Recensione: All Light Swallowed
Dopo il buon esordio con “The Stench of the Earth” (2017), tornano i Crypts Of Despair con la loro nuova creatura dannata: “All Light Swallowed”.
E lo fanno con grande determinazione, mostrando un deciso miglioramento rispetto al primo disco, soprattutto per ciò che concerne la capacità di estrinsecare il proprio Io. Una progressione che, nondimeno, riguarda anche sia la parte tecnica sia artistica. Insieme, in grado di produrre quella visionarietà appena menzionata.
Lo stile, seppure venato dagli echi della vecchia scuola, rimanda a un death metal ortodosso, assai legato ai dettami tipici del genere, tuttavia interpretato con la consapevolezza di essere con i piedi ben saldi nel terzo millennio. Death metal e basta, insomma, che ai giorni nostri sta diventato una specie musicale sempre più rara, preso atto delle tante contaminazioni cui il death stesso è sottoposto.
Il terrificante growling del chitarrista/cantante Dovydas Auglys, timone del sound della formazione lituana, sembra davvero provenire da un inferno cui regna la disperazione più totale; cui si accede grazie a linee vocali agghiaccianti nella loro non-umanità. Sound pazzesco, a dire il vero, violentissimo, fatto apposta per la completa disintegrazione dell’Umanità. Cui spetta, evidentemente, una destinazione finale ben lontana dalle paradisiache bellezze cui sono convinti di terminare molti anzi moltissimi popoli della Terra. No, il luogo giusto è questo: tetro, privo di vita, ricoperto da una finissima polvere nera, a mò di paesaggio lunare, che rende tutto piatto e uniforme (‘Bleak View’).

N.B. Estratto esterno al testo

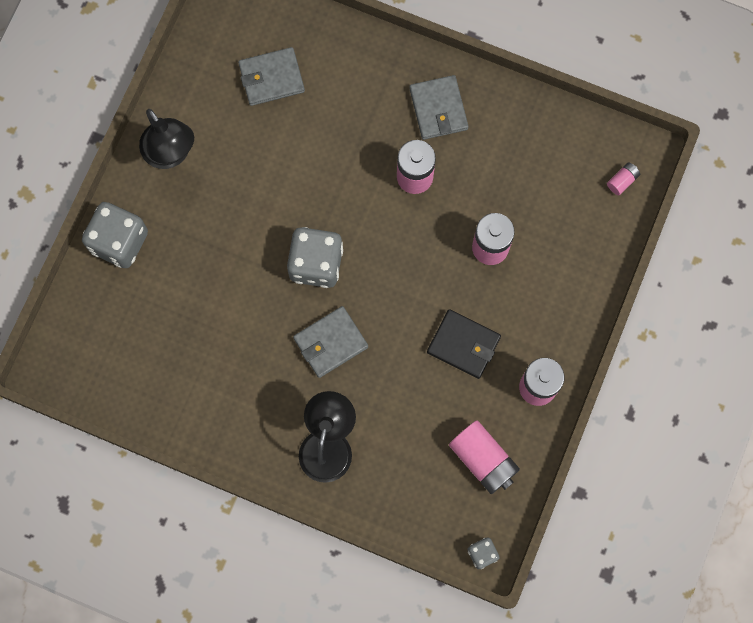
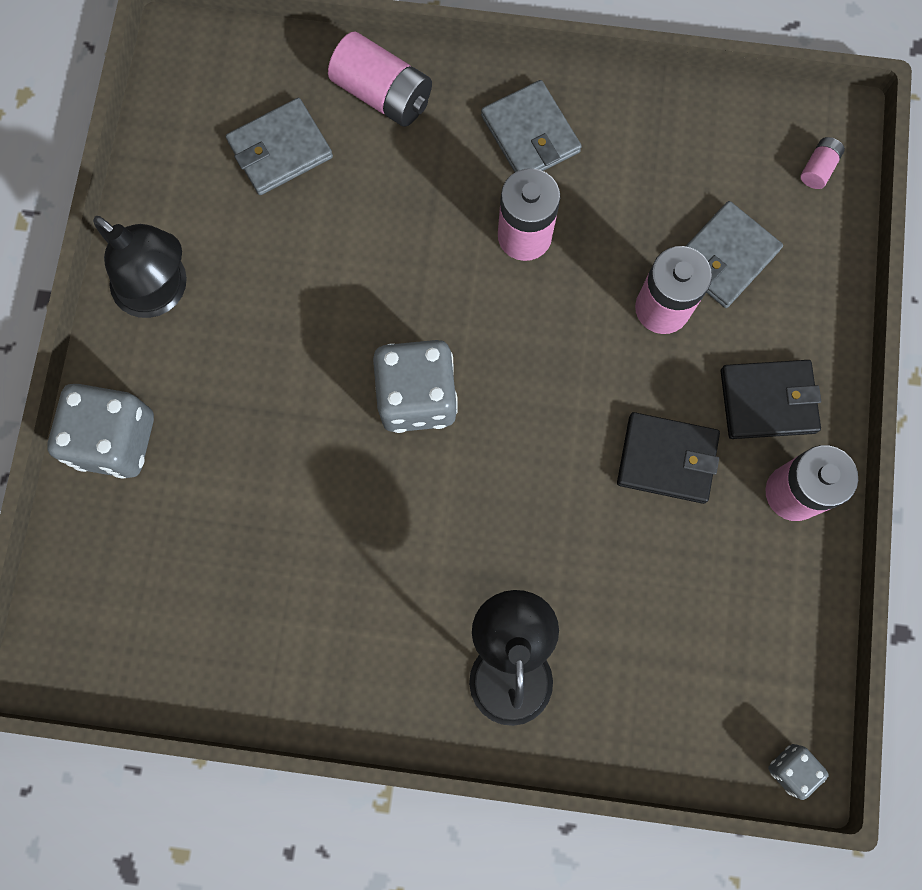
camera: 15 degrees left, 0 degrees up
(330, 343) = (471, 508): grey wallet -> grey wallet (725, 257)
(483, 459) = (748, 623): pink battery -> pink battery (383, 94)
(540, 325) = (768, 401): none -> black wallet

La coesione fra i quattro membri del combo di Kaunas è assolutamente perfetta. Quattro, appunto, ma fautori, con la loro cementazione, di un suono travolgente, brutale, annichilente; perlomeno nelle fasi ove il combo stesso squarcia con la forza di un treno in piena marcia la barriera dei blast-beats, oltre la quale nemmeno la follia resiste alla completa dissoluzione dovuta a un danno assonale diffuso (‘Synergy of Suffering’, ‘The Great End’). Ma è nelle parti più ragionate e rallentate, nei numerosi break che spezzano improvvisamente i BPM dell’allucinazione, che i Nostri riescono a manifestare quella tendenza atmosferica di cui si è più su accennato (‘Disgust’). Ed è qui, probabilmente, che il disco riesce a decollare qualche decimetro più su rispetto alla media della foggia musicale di cui trattasi.
Di questo fatto ne beneficiano anzitutto le canzoni, obbligate a variare il leit motiv sia fra di loro, sia all’interno di esse. Con che, da ‘Being – Erased’ sino alla già menzionata ‘Bleak View’, si può apprezzare il cambiamento di umore di ciascun episodio. Essendo bel centrato e costruito, lo stile fissa l’anima di ogni brano, rendendolo apprezzabile in sé ma anche osservato quale addendo nella somma con gli altri. Come ‘Excruciating Weight’, dalle vivide visioni lisergiche attivate grazie agli arpeggi di una chitarra distorta, mentre l’altra si occupa di deflagrare un riffing totalmente devastante. Solo un esempio, ma assai indicativo della forza letale del platter.
Appare anche chiaro che i Crypts Of Despair non inventino nulla di speciale, nondimeno con il materiale a loro disposizione riescono a imbastire un LP dotato di personalità, sì da far riappacificare i fan più intransigenti con la bellezza natìa del death metal. “All Light Swallowed” non cambierà la storia del metallo oltranzista ma ne traccia un momento significativo.